_Task item:_
Locate the line bearing "2: (218, 129, 64.11)" in the material below, then reproduce it and each following line up to and including the line bearing "46: (94, 128, 29.20)".
----- Data for this task
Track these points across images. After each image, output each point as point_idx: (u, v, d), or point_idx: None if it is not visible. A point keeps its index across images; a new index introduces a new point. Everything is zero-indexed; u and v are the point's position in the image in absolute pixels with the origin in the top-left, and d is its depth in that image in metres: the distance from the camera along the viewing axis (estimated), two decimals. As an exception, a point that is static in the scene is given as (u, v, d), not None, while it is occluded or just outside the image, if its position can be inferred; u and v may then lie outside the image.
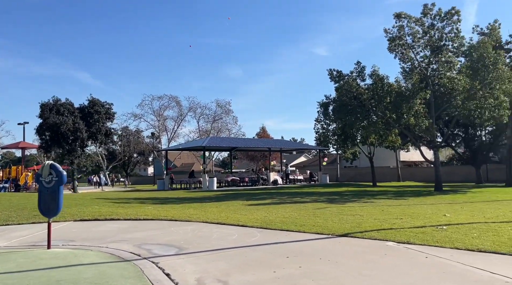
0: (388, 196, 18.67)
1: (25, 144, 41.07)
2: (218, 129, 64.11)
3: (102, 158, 63.99)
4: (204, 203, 16.24)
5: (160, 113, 65.98)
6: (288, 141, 40.02)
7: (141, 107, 62.40)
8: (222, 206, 14.73)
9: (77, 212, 13.08)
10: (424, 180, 42.65)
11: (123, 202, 16.69)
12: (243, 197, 19.81)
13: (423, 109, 20.22)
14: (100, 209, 13.73)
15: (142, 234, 9.31)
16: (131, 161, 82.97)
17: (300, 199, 17.98)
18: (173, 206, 14.92)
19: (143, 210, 13.66)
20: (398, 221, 9.73)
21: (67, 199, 17.11)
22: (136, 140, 69.88)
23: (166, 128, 67.65)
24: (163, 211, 13.24)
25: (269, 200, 17.29)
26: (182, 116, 66.26)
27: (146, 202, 17.10)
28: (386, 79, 21.49)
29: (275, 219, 10.79)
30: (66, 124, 26.87)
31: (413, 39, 21.96)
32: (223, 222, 10.53)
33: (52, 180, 8.04)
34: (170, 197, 20.16)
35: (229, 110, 65.60)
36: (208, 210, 13.35)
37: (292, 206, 14.44)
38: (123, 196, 20.81)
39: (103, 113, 29.75)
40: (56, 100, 28.20)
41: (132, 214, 12.62)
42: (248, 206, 14.81)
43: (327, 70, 22.40)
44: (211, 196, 20.76)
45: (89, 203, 15.97)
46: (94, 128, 29.20)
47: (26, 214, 12.73)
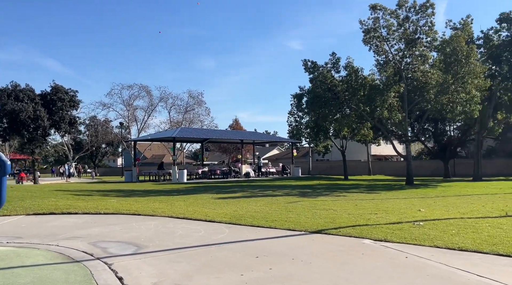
0: (360, 190, 18.47)
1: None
2: (190, 120, 62.94)
3: (68, 148, 61.51)
4: (171, 196, 15.47)
5: (129, 103, 64.07)
6: (261, 134, 39.54)
7: (110, 96, 60.33)
8: (190, 200, 14.02)
9: (31, 205, 12.06)
10: (394, 174, 43.26)
11: (85, 195, 15.68)
12: (213, 190, 19.14)
13: (396, 103, 20.11)
14: (58, 202, 12.74)
15: (100, 229, 8.52)
16: (99, 152, 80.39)
17: (272, 192, 17.50)
18: (138, 199, 14.09)
19: (105, 203, 12.77)
20: (373, 216, 9.35)
21: (23, 191, 15.95)
22: (104, 130, 67.60)
23: (136, 119, 65.82)
24: (127, 205, 12.41)
25: (240, 194, 16.71)
26: (152, 106, 64.63)
27: (109, 194, 16.15)
28: (361, 71, 21.24)
29: (245, 213, 10.20)
30: (25, 111, 25.24)
31: (388, 31, 21.77)
32: (190, 217, 9.85)
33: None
34: (137, 190, 19.23)
35: (201, 101, 64.41)
36: (174, 204, 12.62)
37: (263, 199, 13.91)
38: (87, 188, 19.70)
39: (67, 100, 28.21)
40: (15, 85, 26.44)
41: (92, 207, 11.74)
42: (217, 199, 14.17)
43: (302, 60, 21.96)
44: (180, 189, 19.96)
45: (47, 195, 14.88)
46: (57, 116, 27.64)
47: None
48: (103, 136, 66.51)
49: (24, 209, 11.38)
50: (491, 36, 25.06)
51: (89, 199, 14.06)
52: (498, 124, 26.52)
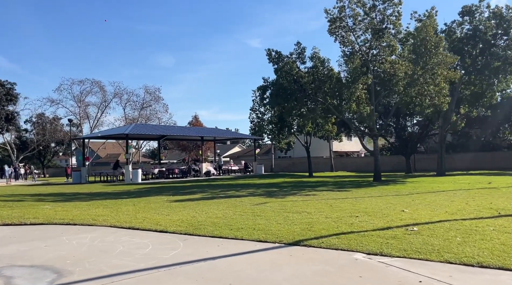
0: (329, 188, 17.32)
1: None
2: (147, 117, 60.06)
3: (11, 147, 56.61)
4: (119, 200, 13.50)
5: (81, 99, 60.03)
6: (222, 130, 37.86)
7: (58, 91, 56.06)
8: (141, 204, 12.16)
9: None
10: (356, 170, 43.05)
11: (15, 200, 13.36)
12: (169, 191, 17.28)
13: (364, 95, 19.17)
14: (-25, 211, 10.47)
15: (17, 247, 6.62)
16: (48, 151, 75.22)
17: (236, 192, 15.92)
18: (78, 205, 12.04)
19: (35, 210, 10.65)
20: (354, 220, 8.03)
21: None
22: (53, 128, 63.06)
23: (88, 116, 61.85)
24: (62, 212, 10.39)
25: (199, 195, 15.00)
26: (106, 102, 61.04)
27: (46, 199, 13.89)
28: (327, 62, 20.15)
29: (205, 220, 8.58)
30: (-49, 105, 22.03)
31: (354, 21, 20.80)
32: (137, 227, 8.10)
33: None
34: (81, 192, 16.99)
35: (159, 97, 61.61)
36: (121, 210, 10.74)
37: (226, 201, 12.31)
38: (22, 192, 17.18)
39: (3, 94, 25.14)
40: None
41: (17, 216, 9.64)
42: (173, 203, 12.41)
43: (266, 50, 20.54)
44: (132, 191, 17.93)
45: (-35, 202, 12.45)
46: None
47: None
48: (51, 134, 62.02)
49: None
50: (454, 29, 24.84)
51: (18, 205, 11.84)
52: (460, 118, 26.44)
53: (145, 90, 60.02)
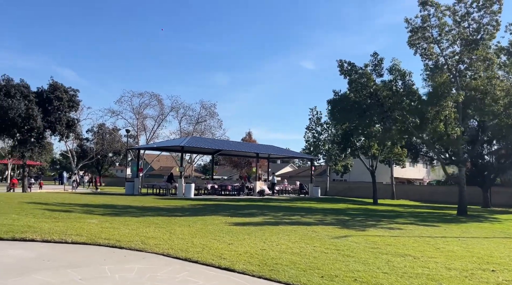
0: (409, 220, 14.75)
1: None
2: (201, 132, 60.02)
3: (72, 155, 58.57)
4: (173, 218, 11.96)
5: (139, 111, 61.33)
6: (277, 148, 36.08)
7: (119, 103, 57.67)
8: (197, 225, 10.51)
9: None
10: (419, 199, 39.23)
11: (62, 210, 12.26)
12: (226, 210, 15.60)
13: (453, 114, 16.49)
14: (16, 221, 9.33)
15: (45, 278, 5.09)
16: (106, 161, 77.53)
17: (301, 218, 13.86)
18: (128, 221, 10.61)
19: (80, 225, 9.32)
20: (494, 276, 5.73)
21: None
22: (112, 138, 64.86)
23: (145, 128, 62.98)
24: (109, 229, 8.95)
25: (260, 218, 13.12)
26: (163, 115, 61.89)
27: (94, 211, 12.69)
28: (409, 75, 17.75)
29: (280, 256, 6.67)
30: (16, 108, 22.19)
31: (440, 31, 18.34)
32: (196, 259, 6.36)
33: None
34: (133, 206, 15.76)
35: (214, 113, 61.54)
36: (175, 231, 9.12)
37: (295, 230, 10.33)
38: (73, 201, 16.28)
39: (66, 100, 25.17)
40: (7, 79, 23.49)
41: (59, 231, 8.31)
42: (233, 226, 10.64)
43: (337, 61, 18.54)
44: (186, 207, 16.45)
45: (12, 209, 11.50)
46: (53, 116, 24.56)
47: None
48: (109, 144, 63.75)
49: (-38, 231, 8.00)
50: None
51: (64, 217, 10.63)
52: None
53: (201, 105, 60.16)
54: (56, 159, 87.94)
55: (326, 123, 47.57)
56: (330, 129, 47.38)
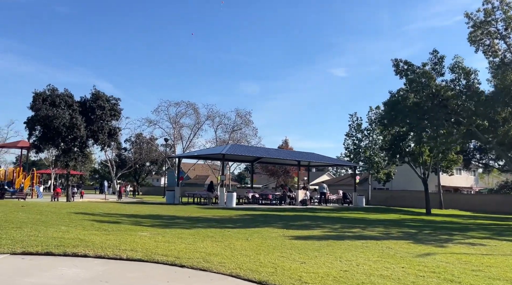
0: (483, 233, 13.20)
1: (25, 143, 36.91)
2: (237, 140, 59.75)
3: (112, 164, 59.56)
4: (226, 230, 11.10)
5: (176, 120, 61.88)
6: (319, 155, 34.76)
7: (156, 112, 58.38)
8: (255, 238, 9.57)
9: (27, 236, 8.13)
10: (470, 209, 36.63)
11: (111, 221, 11.67)
12: (276, 221, 14.61)
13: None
14: (66, 233, 8.73)
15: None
16: (143, 170, 78.64)
17: (362, 231, 12.64)
18: (180, 233, 9.82)
19: (132, 238, 8.60)
20: None
21: (35, 212, 12.23)
22: (149, 148, 65.67)
23: (182, 137, 63.41)
24: (164, 243, 8.17)
25: (319, 231, 12.02)
26: (199, 124, 62.10)
27: (143, 222, 12.03)
28: (474, 74, 16.20)
29: (371, 281, 5.60)
30: (60, 118, 22.27)
31: (506, 26, 16.74)
32: (272, 283, 5.40)
33: None
34: (179, 216, 15.07)
35: (249, 121, 61.19)
36: (235, 246, 8.22)
37: (366, 245, 9.18)
38: (119, 211, 15.79)
39: (108, 109, 25.16)
40: (52, 89, 23.71)
41: (112, 246, 7.60)
42: (293, 240, 9.63)
43: (392, 60, 17.24)
44: (233, 218, 15.60)
45: (60, 220, 11.01)
46: (95, 125, 24.57)
47: None
48: (147, 153, 64.49)
49: (13, 244, 7.43)
50: None
51: (114, 229, 9.98)
52: None
53: (236, 113, 59.93)
54: (95, 169, 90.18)
55: (367, 130, 45.96)
56: (371, 136, 45.72)
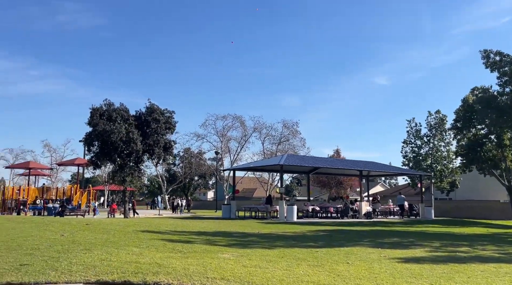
0: None
1: (81, 160, 37.56)
2: (285, 152, 58.33)
3: (162, 179, 59.98)
4: (312, 250, 9.58)
5: (223, 134, 61.60)
6: (382, 164, 32.47)
7: (204, 127, 58.31)
8: (354, 260, 8.00)
9: (99, 261, 7.05)
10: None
11: (181, 241, 10.51)
12: (359, 238, 12.90)
13: None
14: (140, 257, 7.59)
15: None
16: (192, 185, 78.95)
17: (472, 249, 10.59)
18: (266, 255, 8.42)
19: (216, 262, 7.30)
20: None
21: (100, 231, 11.35)
22: (198, 162, 65.70)
23: (230, 150, 62.94)
24: (254, 268, 6.80)
25: (420, 250, 10.18)
26: (246, 136, 61.40)
27: (216, 241, 10.76)
28: None
29: None
30: (118, 132, 21.89)
31: None
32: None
33: None
34: (249, 233, 13.72)
35: (296, 131, 59.69)
36: (340, 271, 6.70)
37: (501, 270, 7.32)
38: (183, 228, 14.70)
39: (163, 122, 24.62)
40: (108, 104, 23.52)
41: (197, 272, 6.33)
42: (403, 263, 7.94)
43: (481, 51, 15.12)
44: (308, 234, 14.03)
45: (128, 239, 9.98)
46: (151, 139, 24.05)
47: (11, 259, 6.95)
48: (196, 168, 64.47)
49: (85, 270, 6.35)
50: None
51: (189, 249, 8.77)
52: None
53: (283, 124, 58.67)
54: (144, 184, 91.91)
55: (426, 136, 43.11)
56: (431, 142, 42.80)
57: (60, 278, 5.99)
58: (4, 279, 5.89)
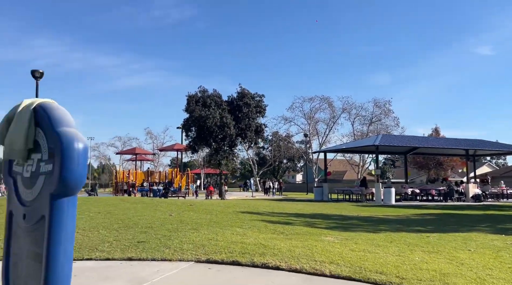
0: None
1: (180, 146, 40.11)
2: (377, 132, 55.75)
3: (253, 162, 61.57)
4: (422, 235, 8.84)
5: (311, 116, 60.84)
6: (493, 142, 29.15)
7: (291, 110, 58.16)
8: (476, 247, 7.14)
9: (207, 240, 7.27)
10: None
11: (281, 222, 10.50)
12: (474, 222, 11.67)
13: None
14: (245, 237, 7.67)
15: None
16: (281, 167, 79.86)
17: None
18: (372, 239, 7.96)
19: (321, 245, 7.07)
20: None
21: (202, 211, 11.87)
22: (286, 145, 66.02)
23: (318, 132, 62.09)
24: (364, 253, 6.42)
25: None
26: (334, 118, 59.85)
27: (316, 223, 10.55)
28: None
29: None
30: (212, 117, 22.72)
31: None
32: None
33: (39, 168, 2.02)
34: (348, 216, 13.27)
35: (389, 111, 56.54)
36: (461, 259, 6.00)
37: None
38: (280, 210, 14.78)
39: (253, 106, 24.97)
40: (203, 90, 24.50)
41: (304, 255, 6.16)
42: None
43: None
44: (413, 218, 13.11)
45: (230, 220, 10.25)
46: (243, 123, 24.58)
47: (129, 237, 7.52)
48: (285, 151, 64.89)
49: (195, 250, 6.57)
50: None
51: (290, 231, 8.68)
52: None
53: (374, 104, 55.92)
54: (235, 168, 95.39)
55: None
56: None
57: (174, 256, 6.26)
58: (125, 254, 6.34)
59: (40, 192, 1.88)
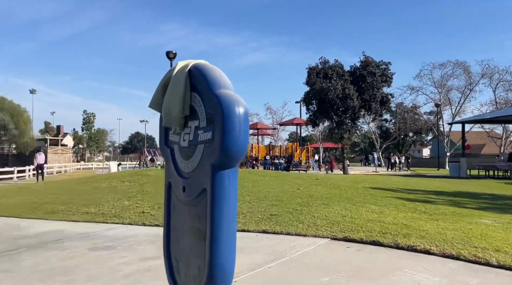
0: None
1: (299, 120, 40.22)
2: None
3: (376, 136, 58.60)
4: None
5: (442, 84, 54.94)
6: None
7: (418, 78, 53.33)
8: None
9: (341, 217, 6.88)
10: None
11: (420, 200, 9.52)
12: None
13: None
14: (382, 216, 7.06)
15: None
16: (406, 141, 74.47)
17: None
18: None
19: (477, 228, 6.09)
20: None
21: (330, 185, 11.47)
22: (412, 117, 61.16)
23: (450, 102, 55.88)
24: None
25: None
26: (471, 85, 53.02)
27: (463, 203, 9.30)
28: None
29: None
30: (334, 89, 21.90)
31: None
32: None
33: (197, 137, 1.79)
34: (500, 195, 11.48)
35: (541, 73, 47.89)
36: None
37: None
38: (414, 186, 13.55)
39: (378, 75, 23.30)
40: (324, 61, 23.71)
41: (458, 238, 5.35)
42: None
43: None
44: None
45: (361, 196, 9.67)
46: (367, 94, 23.17)
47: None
48: (411, 123, 60.25)
49: (329, 227, 6.25)
50: None
51: (434, 211, 7.76)
52: None
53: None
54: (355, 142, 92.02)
55: None
56: None
57: (308, 231, 6.04)
58: (260, 227, 6.35)
59: (199, 163, 1.70)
----------
_Written response:_
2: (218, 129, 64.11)
3: (102, 158, 63.99)
4: (204, 203, 16.24)
5: (160, 113, 65.98)
6: (288, 141, 40.02)
7: (141, 107, 62.40)
8: (222, 206, 14.73)
9: (77, 212, 13.08)
10: (424, 180, 42.65)
11: (123, 202, 16.69)
12: (243, 197, 19.81)
13: (423, 109, 20.22)
14: (100, 209, 13.73)
15: (142, 234, 9.31)
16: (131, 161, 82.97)
17: (300, 199, 17.98)
18: (173, 206, 14.92)
19: (143, 210, 13.66)
20: (398, 221, 9.73)
21: (67, 199, 17.11)
22: (136, 140, 69.88)
23: (166, 128, 67.65)
24: (163, 211, 13.24)
25: (269, 200, 17.29)
26: (182, 116, 66.26)
27: (146, 202, 17.10)
28: (386, 79, 21.49)
29: (275, 219, 10.79)
30: (66, 124, 26.87)
31: (413, 39, 21.96)
32: (223, 222, 10.53)
33: (52, 180, 8.04)
34: (170, 197, 20.16)
35: (229, 110, 65.60)
36: (208, 210, 13.35)
37: (292, 206, 14.44)
38: (123, 196, 20.81)
39: (103, 113, 29.75)
40: (56, 100, 28.20)
41: (132, 214, 12.62)
42: (248, 206, 14.81)
43: (327, 70, 22.40)
44: (211, 196, 20.76)
45: (89, 203, 15.97)
46: (94, 128, 29.20)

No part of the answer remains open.